I and my husband joined IWill therapy, and it was in therapy that therapist helped my husband see the problem, the abuse and ignorance.

Therapist at IWill asked us to write what expectations of marriage are there from me vs my husband and the results were shocking to him but not to me.

 

I was expected to be only a wife now, more than full time role

My going to my family is frowned upon. This is my home now and going again and again to my own home is unacceptable.

I should always be available even to attend and be part of the most trivial events. 

I should keep Calling, meeting and attending to everyone related to my husband and massage their ego all the time.

I should always be focusing on what more can I do for my husband.

My career should be secondary, my ability to cook morning meal and lunch and dinner should decide the time and length my job can be.

I should not even fall sick. I must be strong and have courage.

I should not miss anyone. Now I am married and this is the logic that it is.

 

But my husband was asked to not even give me part time

If he talks to me before leaving from work, someone would pass a remark that his priorities have changed.

If he sits for sometime with me, he has ignored and forgotten others who are his first responsibility.

He should not go out with me frequently.

His money is not to be spent on me.

He should not come with me to my parents. It reduces his worth.

He should not openly show his attention or love to me, people talk about us.

 

So the theeapist asked, if its marriage, if its union, it should be similar. 

Both of us have to give our equal attention and space to this.

Therapist helped my husband see that he cannot be ignoring me and expecting me to keep him as my world. It was bound to develop neglect, hurt and pain.

Therapist helped me husband to also see how he and I both needed space too, I had to work as him, i needed to be treated with respect as him, I needed to have space for my family as him and he had to be a part of that too as I am part of his.

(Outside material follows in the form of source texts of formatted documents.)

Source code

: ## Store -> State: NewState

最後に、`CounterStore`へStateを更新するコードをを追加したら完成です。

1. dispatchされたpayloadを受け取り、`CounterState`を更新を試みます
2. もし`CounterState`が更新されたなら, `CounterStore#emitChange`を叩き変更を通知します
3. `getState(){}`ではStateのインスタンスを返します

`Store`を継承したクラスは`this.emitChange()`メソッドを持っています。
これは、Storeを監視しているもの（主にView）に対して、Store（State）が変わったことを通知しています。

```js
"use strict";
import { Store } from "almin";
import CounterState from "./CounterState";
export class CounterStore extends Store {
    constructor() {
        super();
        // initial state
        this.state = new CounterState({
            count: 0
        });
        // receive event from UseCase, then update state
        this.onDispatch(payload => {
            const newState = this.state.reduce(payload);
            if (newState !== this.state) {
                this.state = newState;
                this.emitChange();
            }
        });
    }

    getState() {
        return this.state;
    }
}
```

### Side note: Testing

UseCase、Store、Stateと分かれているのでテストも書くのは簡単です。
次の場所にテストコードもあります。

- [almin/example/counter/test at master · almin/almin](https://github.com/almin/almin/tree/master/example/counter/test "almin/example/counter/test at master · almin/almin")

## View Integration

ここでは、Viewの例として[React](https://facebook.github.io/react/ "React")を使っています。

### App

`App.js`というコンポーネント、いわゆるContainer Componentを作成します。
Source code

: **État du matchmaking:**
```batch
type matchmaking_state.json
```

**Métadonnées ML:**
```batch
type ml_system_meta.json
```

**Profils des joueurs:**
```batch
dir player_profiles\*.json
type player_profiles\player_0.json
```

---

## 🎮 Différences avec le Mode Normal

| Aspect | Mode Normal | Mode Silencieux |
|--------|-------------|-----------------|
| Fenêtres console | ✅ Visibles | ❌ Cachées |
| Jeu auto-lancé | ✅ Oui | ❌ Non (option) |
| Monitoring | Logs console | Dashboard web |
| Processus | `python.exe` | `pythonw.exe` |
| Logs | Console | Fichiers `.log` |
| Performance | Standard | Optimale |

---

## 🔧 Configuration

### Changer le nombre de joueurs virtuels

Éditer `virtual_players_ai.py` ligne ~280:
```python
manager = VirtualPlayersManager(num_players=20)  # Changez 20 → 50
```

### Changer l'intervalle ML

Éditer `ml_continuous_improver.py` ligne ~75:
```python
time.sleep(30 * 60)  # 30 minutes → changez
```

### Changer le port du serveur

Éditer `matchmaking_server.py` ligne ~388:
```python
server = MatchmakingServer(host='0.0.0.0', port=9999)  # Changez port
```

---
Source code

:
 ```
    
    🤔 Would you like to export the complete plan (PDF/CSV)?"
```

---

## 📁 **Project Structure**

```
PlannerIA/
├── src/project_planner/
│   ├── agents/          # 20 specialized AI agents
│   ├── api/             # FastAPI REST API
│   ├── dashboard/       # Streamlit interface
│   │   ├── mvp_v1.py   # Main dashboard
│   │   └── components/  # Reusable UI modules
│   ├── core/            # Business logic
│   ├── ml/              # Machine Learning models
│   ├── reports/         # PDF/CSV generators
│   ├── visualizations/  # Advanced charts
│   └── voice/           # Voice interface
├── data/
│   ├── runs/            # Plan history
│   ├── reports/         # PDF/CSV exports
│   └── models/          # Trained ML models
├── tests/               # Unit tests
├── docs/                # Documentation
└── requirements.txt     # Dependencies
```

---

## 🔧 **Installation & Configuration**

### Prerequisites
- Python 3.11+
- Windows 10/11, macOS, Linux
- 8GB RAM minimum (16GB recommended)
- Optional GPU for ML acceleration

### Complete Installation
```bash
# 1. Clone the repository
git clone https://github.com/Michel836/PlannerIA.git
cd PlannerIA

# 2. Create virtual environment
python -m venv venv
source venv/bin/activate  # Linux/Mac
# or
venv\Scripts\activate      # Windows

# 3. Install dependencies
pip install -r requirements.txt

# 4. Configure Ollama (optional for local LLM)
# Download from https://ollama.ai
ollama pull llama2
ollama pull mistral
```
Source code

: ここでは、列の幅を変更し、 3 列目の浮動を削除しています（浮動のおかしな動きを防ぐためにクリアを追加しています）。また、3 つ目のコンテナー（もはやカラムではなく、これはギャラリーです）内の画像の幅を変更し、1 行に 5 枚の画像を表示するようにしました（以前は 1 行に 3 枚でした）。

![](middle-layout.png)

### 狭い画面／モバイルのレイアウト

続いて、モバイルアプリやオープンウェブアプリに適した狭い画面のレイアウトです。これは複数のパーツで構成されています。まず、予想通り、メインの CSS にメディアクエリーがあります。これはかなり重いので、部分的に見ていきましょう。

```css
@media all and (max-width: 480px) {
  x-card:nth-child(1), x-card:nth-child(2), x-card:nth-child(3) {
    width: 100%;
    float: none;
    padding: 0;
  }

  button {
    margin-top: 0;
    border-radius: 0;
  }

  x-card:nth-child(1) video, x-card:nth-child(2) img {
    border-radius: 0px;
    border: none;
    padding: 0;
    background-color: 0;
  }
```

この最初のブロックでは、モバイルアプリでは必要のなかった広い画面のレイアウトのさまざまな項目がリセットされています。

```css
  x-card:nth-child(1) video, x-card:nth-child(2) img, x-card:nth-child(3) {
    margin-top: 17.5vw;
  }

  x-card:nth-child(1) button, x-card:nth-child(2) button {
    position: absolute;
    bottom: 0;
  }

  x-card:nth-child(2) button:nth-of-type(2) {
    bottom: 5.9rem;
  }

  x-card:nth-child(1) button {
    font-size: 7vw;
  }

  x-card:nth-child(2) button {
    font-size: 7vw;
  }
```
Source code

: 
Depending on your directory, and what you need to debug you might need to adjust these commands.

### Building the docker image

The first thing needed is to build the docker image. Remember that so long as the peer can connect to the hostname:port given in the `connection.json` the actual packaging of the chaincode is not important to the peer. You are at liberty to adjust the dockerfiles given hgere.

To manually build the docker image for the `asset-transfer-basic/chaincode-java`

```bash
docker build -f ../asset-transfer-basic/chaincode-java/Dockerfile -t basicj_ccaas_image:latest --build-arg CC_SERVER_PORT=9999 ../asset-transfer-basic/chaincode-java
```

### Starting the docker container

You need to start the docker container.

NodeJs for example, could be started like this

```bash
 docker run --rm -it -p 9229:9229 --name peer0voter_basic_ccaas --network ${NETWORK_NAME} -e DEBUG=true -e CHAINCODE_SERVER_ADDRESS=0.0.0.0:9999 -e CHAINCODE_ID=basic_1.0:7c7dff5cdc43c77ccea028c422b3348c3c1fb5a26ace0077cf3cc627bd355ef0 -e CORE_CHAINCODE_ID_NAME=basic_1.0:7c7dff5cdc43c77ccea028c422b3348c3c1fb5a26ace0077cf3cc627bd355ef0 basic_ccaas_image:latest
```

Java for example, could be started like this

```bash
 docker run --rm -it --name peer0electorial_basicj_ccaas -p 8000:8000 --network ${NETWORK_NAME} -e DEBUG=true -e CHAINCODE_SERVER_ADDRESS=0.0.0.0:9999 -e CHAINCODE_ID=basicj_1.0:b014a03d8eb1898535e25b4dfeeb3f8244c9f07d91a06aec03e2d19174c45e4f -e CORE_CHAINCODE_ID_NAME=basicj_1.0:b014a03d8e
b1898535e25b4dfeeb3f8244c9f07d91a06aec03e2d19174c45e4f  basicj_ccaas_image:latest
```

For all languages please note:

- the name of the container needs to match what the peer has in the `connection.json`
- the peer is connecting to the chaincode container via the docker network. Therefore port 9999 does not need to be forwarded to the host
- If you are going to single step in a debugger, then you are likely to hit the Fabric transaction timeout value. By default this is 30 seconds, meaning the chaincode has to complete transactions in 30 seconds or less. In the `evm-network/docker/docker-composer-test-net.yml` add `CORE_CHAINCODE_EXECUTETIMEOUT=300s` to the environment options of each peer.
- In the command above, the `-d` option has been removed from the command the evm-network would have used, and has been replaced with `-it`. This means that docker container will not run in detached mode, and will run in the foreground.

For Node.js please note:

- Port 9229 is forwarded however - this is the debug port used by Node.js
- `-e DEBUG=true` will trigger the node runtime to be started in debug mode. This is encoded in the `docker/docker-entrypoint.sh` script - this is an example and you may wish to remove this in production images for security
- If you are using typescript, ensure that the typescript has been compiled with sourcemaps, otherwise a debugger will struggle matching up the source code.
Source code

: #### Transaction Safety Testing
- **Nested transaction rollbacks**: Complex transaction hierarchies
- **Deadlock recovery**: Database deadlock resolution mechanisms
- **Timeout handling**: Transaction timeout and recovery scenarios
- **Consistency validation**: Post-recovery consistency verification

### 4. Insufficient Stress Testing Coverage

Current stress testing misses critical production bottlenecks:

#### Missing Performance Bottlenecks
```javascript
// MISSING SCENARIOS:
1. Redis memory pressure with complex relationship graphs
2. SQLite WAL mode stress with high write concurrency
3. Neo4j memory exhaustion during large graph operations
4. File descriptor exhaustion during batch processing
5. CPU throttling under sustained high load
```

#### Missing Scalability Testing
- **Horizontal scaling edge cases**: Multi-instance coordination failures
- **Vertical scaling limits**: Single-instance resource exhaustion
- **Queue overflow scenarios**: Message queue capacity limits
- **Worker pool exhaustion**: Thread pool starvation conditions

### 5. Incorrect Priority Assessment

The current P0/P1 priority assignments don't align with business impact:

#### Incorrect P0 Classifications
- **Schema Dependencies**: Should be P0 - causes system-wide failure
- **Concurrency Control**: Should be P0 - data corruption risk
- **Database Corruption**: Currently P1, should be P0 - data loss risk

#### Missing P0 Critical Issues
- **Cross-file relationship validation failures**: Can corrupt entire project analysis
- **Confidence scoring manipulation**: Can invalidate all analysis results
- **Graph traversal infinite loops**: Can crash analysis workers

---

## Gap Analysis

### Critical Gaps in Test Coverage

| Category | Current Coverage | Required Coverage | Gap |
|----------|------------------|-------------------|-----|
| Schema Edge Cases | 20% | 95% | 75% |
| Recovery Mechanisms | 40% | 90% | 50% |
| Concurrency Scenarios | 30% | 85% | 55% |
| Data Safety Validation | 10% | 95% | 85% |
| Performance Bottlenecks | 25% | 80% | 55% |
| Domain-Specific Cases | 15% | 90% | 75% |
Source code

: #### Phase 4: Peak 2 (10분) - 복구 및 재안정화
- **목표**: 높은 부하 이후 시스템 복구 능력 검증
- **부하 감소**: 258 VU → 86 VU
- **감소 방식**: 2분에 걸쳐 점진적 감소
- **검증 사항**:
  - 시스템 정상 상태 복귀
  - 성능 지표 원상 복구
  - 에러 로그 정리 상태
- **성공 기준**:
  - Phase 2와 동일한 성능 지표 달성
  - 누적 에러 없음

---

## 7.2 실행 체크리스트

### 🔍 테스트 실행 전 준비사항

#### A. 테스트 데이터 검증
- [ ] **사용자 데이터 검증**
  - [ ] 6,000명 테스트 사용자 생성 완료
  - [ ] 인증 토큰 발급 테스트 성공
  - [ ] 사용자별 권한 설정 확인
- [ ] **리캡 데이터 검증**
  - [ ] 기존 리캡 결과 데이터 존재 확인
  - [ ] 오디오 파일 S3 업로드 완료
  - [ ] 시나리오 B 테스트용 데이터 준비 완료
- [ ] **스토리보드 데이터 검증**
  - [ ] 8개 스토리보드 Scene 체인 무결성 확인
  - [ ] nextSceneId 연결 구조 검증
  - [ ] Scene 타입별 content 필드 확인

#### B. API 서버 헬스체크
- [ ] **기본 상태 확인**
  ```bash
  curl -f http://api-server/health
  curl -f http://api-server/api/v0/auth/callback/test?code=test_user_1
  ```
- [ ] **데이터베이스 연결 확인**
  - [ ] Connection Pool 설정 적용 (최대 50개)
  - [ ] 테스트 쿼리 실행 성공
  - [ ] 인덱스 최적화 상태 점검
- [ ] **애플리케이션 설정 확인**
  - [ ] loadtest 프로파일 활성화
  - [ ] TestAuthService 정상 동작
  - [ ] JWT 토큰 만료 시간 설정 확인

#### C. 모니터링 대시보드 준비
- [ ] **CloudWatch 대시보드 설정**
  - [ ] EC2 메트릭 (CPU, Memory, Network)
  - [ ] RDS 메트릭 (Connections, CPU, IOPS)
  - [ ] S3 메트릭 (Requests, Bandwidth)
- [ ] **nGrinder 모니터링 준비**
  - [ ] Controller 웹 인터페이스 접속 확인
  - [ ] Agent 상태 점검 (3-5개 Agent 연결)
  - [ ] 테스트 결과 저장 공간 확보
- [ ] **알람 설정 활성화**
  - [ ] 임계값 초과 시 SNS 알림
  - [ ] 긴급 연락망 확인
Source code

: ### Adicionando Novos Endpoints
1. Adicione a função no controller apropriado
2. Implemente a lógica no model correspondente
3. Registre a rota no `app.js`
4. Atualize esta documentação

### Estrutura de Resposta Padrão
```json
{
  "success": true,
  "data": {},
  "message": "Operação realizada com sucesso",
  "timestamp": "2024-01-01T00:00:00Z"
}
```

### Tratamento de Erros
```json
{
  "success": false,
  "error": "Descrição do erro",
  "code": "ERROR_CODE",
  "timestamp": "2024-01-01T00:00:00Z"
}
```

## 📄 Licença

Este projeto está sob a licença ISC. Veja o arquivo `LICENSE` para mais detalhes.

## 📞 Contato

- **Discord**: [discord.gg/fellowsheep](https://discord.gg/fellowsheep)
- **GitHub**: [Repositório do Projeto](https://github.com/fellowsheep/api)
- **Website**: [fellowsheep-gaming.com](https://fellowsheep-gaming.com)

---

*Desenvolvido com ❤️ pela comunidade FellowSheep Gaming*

My husband could see how the marriage and it's dynamics needed to change and how they were set for only abuse, pain and isolation of me.

I was taken from my love and safety net and brought in an environment which was going to break me.

My husband has changed a lot. He is no longer allowing this disconnect. He doesn't let my abuse to happen.

He intervenes and stands up for me when my self respect, my Happiness and my need to be an individual is in jeopardy.

He loves me, gives me full attention and doesn't let anyone disrupt this dynamic between us.